Taylor Hain
Animals and how they are treated
“You’ll ruin my appetite”, this is the typical response if you ever talk to someone about where there food comes from. The problem here is that people either does not want to know or do not care where there food comes from. It’s not just the meat we consume though, it is the way we treat animals in general. Every day, animals are abused, neglected, and generally uncared for. So why is it that we choose to ignore all of the commercials we see from the Humane Society, the ASPCA, and PETA etc…? We have all seen them and felt some emotion but we continue to ignore them because they are “depressing” or they “are only showing the bad side of the industry”, it is because we do not want to think about any of these things and we just want to go on with our lives as if nothing has happened.

The way we treat animals in shelters and pounds is awful. They cannot take all of these animals in and support them because they do not have the funds to do so. Some shelters have begun using a gas chamber as opposed to Euthanasia. It can sometimes take up to 20 minutes of agony for these animals to die. In other parts of the world they will shove dogs and other animals in trash compacters because it is cheaper. Animals that families cannot support will often be fed a piece of food laced with poison or other chemicals or they will be shot.

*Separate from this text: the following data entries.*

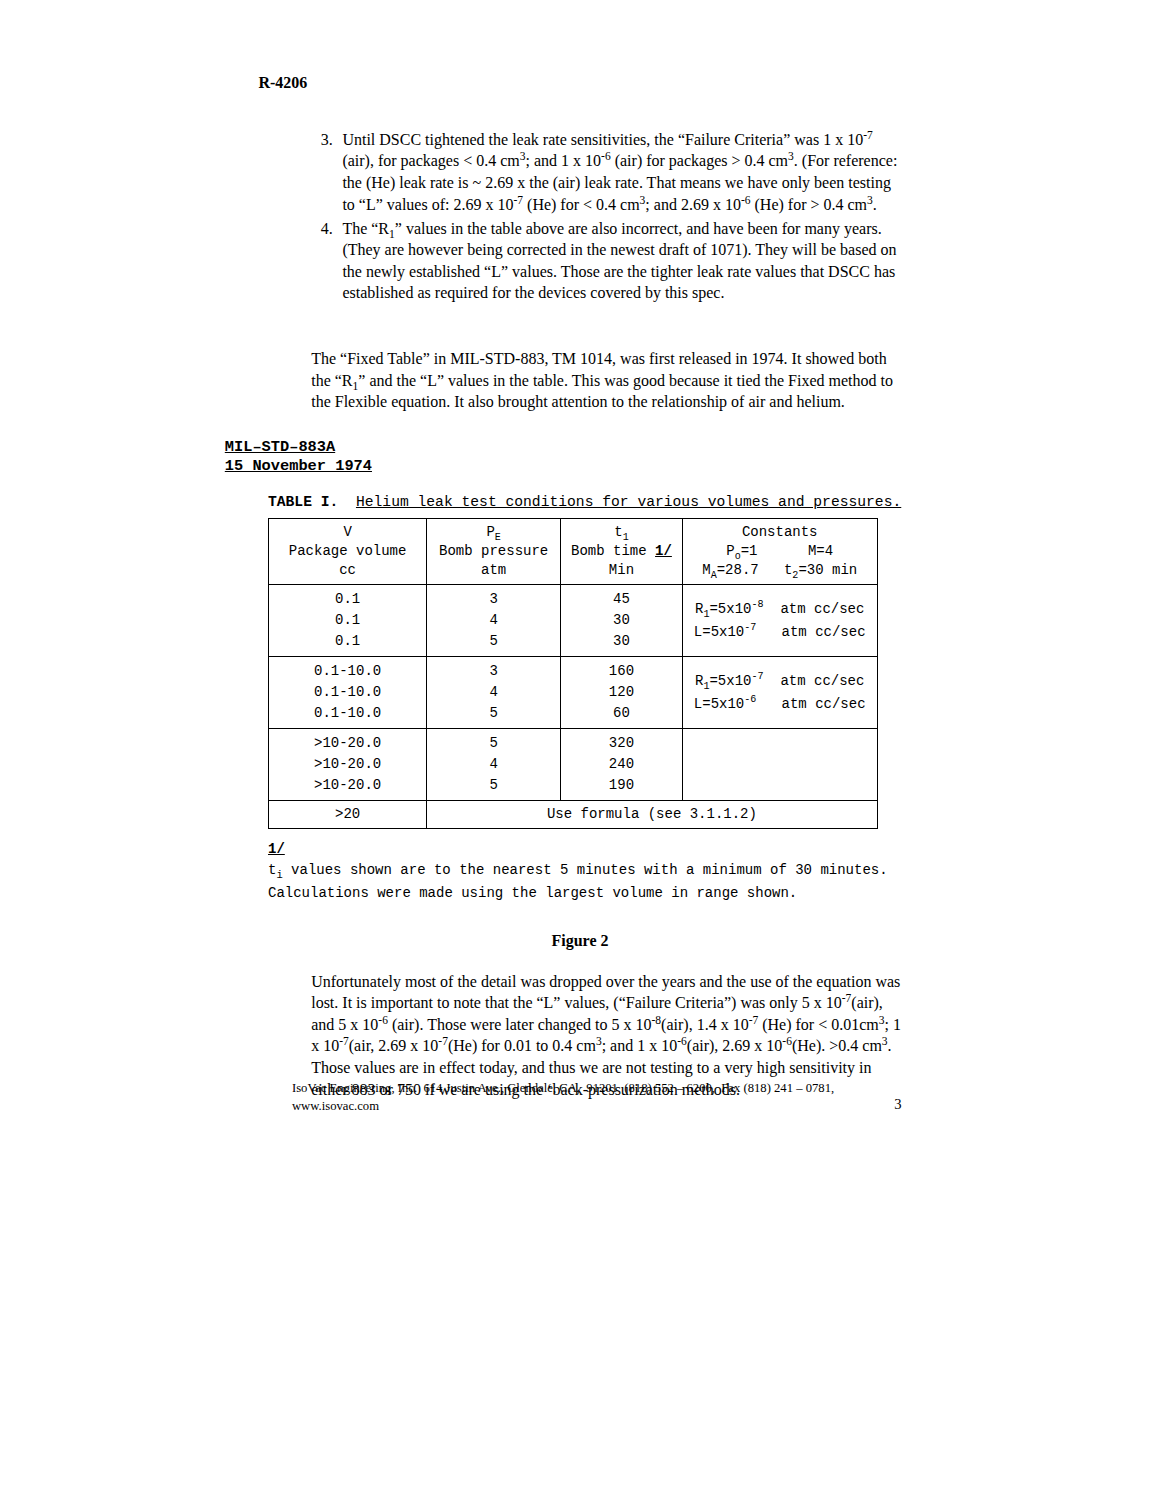R-4206
Until DSCC tightened the leak rate sensitivities, the “Failure Criteria” was 1 x 10-7 (air), for packages < 0.4 cm3; and 1 x 10-6 (air) for packages > 0.4 cm3. (For reference: the (He) leak rate is ~ 2.69 x the (air) leak rate. That means we have only been testing to “L” values of: 2.69 x 10-7 (He) for < 0.4 cm3; and 2.69 x 10-6 (He) for > 0.4 cm3.
The “R1” values in the table above are also incorrect, and have been for many years. (They are however being corrected in the newest draft of 1071). They will be based on the newly established “L” values. Those are the tighter leak rate values that DSCC has established as required for the devices covered by this spec.
The “Fixed Table” in MIL-STD-883, TM 1014, was first released in 1974. It showed both the “R1” and the “L” values in the table. This was good because it tied the Fixed method to the Flexible equation. It also brought attention to the relationship of air and helium.
MIL–STD–883A 15 November 1974
TABLE I. Helium leak test conditions for various volumes and pressures.
| V Package volume cc | P E Bomb pressure atm | t 1 Bomb time 1/ Min | Constants P o =1 M=4 M A =28.7 t 2 =30 min |
| --- | --- | --- | --- |
| 0.1 0.1 0.1 | 3 4 5 | 45 30 30 | R 1 =5x10 -8 atm cc/sec L=5x10 -7 atm cc/sec |
| 0.1-10.0 0.1-10.0 0.1-10.0 | 3 4 5 | 160 120 60 | R 1 =5x10 -7 atm cc/sec L=5x10 -6 atm cc/sec |
| >10-20.0 >10-20.0 >10-20.0 | 5 4 5 | 320 240 190 | |
| >20 | Use formula (see 3.1.1.2) |
1/ ti values shown are to the nearest 5 minutes with a minimum of 30 minutes. Calculations were made using the largest volume in range shown.
Figure 2
Unfortunately most of the detail was dropped over the years and the use of the equation was lost. It is important to note that the “L” values, (“Failure Criteria”) was only 5 x 10-7(air), and 5 x 10-6 (air). Those were later changed to 5 x 10-8(air), 1.4 x 10-7 (He) for < 0.01cm3; 1 x 10-7(air, 2.69 x 10-7(He) for 0.01 to 0.4 cm3; and 1 x 10-6(air), 2.69 x 10-6(He). >0.4 cm3. Those values are in effect today, and thus we are not testing to a very high sensitivity in either 883 or 750 if we are using the ‘back-pressurization methods.
IsoVac Engineering, Inc. 614 Justin Ave., Glendale, CA, 91201 (818) 552 – 6200, Fax (818) 241 – 0781, www.isovac.com
3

Animals that we use for clothing are treated just as badly. The cows from India that we use for leather are bought from with their owners with the promise that they will live the rest of their lives on farms, when in fact what the people who buy them will do is walk them through the barren conditions of the land to get them loaded into trucks for slaughter. Often times these animals become so weak from dehydration and lack of food that they will collapse or be unable to move on. When this happens, in an effort to keep them moving, they will snap sections of the animal’s tails or beat them with switches to try to get them back up on their feet. If the animal collapses before it is loaded onto the truck, they will beat it one last time to try to get it up or, if that fails, they will slaughter the animal there.

Animals that we use for laboratory testing are unnecessarily treated horribly and purposely inflicted pain upon. Monkeys are used for to test trauma injuries in car crashes. They will have their heads strapped into a helmet and it will be thrust at a 45 degree angle and after they do this they will staple the animals head back together until it is healed.

In conclusion, all I want to say is “I don’t care if you eat meat, I only want you to understand how animals are treated in this day and age.”